• **TRECHO SELECIONADO**
▼▼▼

O lançamento do segundo romance
de Darcy Ribeiro-"O MULO"-
na Academia Montesclarense de Letras,
numa descontraída noite de
quinta-feira de dezembro, foi um reencontro
de alegria e de contrastes, com um
amado e temido filho da terra a derramar
nos ouvidos o mel e o fel de santas
heresias e virtudes. Ora terno, doente
de romantismo, saudoso filho de dona
Fininha Silveira, ora demolidor, prenhe
de força belicosa, irmão
de Mário Ribeiro, ora compulsivamente
criativo, primo espiritual de Konstantin
Christoff. É que Darcy Ribeiro
nasceu pouco adaptado ao modo e ao
jeito dos mineiros, nunca afeito ao
silêncio, ao retraimento, mas,
ao contrário, incomodo para
inteligências e sentimentos
preguiçosos, bisturi ou látego
auto-conduzido e sempre a si mesmo
proclamado.

▲▲▲

Responda às perguntas sobre o trecho a respeito do lançamento do romance de Darcy Ribeiro:
1. Em que instituição ocorreu o lançamento?
2. Em que dia da semana e em que mês foi o evento?
3. Quem é apontado como irmão de Darcy Ribeiro?

• **MATERIAL FORNECIDO**
▼▼▼

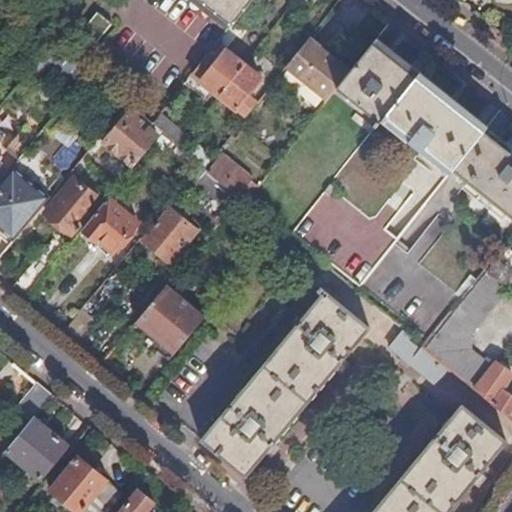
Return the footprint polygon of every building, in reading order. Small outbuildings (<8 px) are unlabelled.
[(199,0),(231,25),(251,0),(199,0)] [(4,8),(0,13),(0,31),(3,27),(13,15),(4,8)] [(90,29),(106,38),(114,21),(99,13),(90,29)] [(13,15),(3,27),(15,37),(25,25),(13,15)] [(0,31),(0,38),(8,45),(15,37),(3,27),(0,31)] [(351,72),(309,39),(285,69),(327,102),(337,90),(351,72)] [(63,52),(54,44),(31,72),(40,80),(54,63),(63,52)] [(373,45),(351,72),(337,90),(376,121),(372,127),(375,130),(380,123),(416,79),(373,45)] [(89,73),(63,52),(54,63),(79,84),(89,73)] [(219,61),(209,53),(192,75),(203,84),(200,87),(208,94),(211,90),(219,97),(243,67),(226,53),(219,61)] [(260,80),(243,67),(219,97),(246,118),(257,104),(247,97),(260,80)] [(380,123),(387,128),(391,124),(411,141),(408,145),(420,155),(424,151),(452,173),(484,134),(416,79),(380,123)] [(133,109),(128,105),(115,120),(120,125),(113,134),(105,143),(134,167),(162,133),(154,126),(150,130),(147,131),(142,133),(140,131),(139,129),(141,124),(128,115),(133,109)] [(120,125),(115,120),(107,129),(113,134),(120,125)] [(7,151),(20,162),(40,137),(27,126),(7,151)] [(511,156),(484,134),(452,173),(511,221),(511,156)] [(227,153),(210,172),(244,203),(261,184),(227,153)] [(192,181),(229,211),(238,199),(207,174),(210,171),(203,166),(192,181)] [(0,184),(0,229),(15,242),(50,200),(13,169),(0,184)] [(56,200),(46,213),(73,235),(87,218),(90,221),(105,203),(74,178),(65,190),(61,187),(53,197),(56,200)] [(84,228),(114,253),(139,224),(108,199),(105,203),(90,221),(84,228)] [(169,207),(142,240),(171,265),(203,227),(193,219),(189,224),(169,207)] [(0,258),(13,244),(0,231),(0,258)] [(437,237),(421,267),(457,286),(473,256),(437,237)] [(511,241),(486,271),(504,288),(511,279),(511,241)] [(41,253),(13,288),(27,299),(55,264),(41,253)] [(504,288),(486,271),(421,350),(448,371),(511,421),(511,399),(502,393),(511,381),(511,375),(499,364),(495,369),(474,351),(470,337),(509,290),(504,288)] [(154,341),(175,357),(204,321),(166,288),(130,331),(141,342),(154,341)] [(202,443),(246,480),(370,330),(321,289),(318,293),(322,297),(202,443)] [(84,311),(67,332),(79,342),(96,321),(84,311)] [(448,371),(421,350),(411,342),(413,339),(402,330),(388,348),(436,386),(448,371)] [(168,363),(175,357),(154,341),(141,342),(137,344),(153,357),(157,354),(168,363)] [(53,397),(38,385),(17,409),(33,422),(35,420),(53,397)] [(449,511),(507,443),(462,405),(373,511),(449,511)] [(8,453),(40,480),(67,447),(35,420),(33,422),(8,453)] [(78,458),(51,491),(76,511),(108,511),(123,494),(78,458)] [(120,511),(148,511),(156,504),(138,490),(120,511)]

▲▲▲

• **RESPOSTA**
1. Na Academia Montesclarense de Letras.
2. Numa quinta-feira de dezembro.
3. Mário Ribeiro.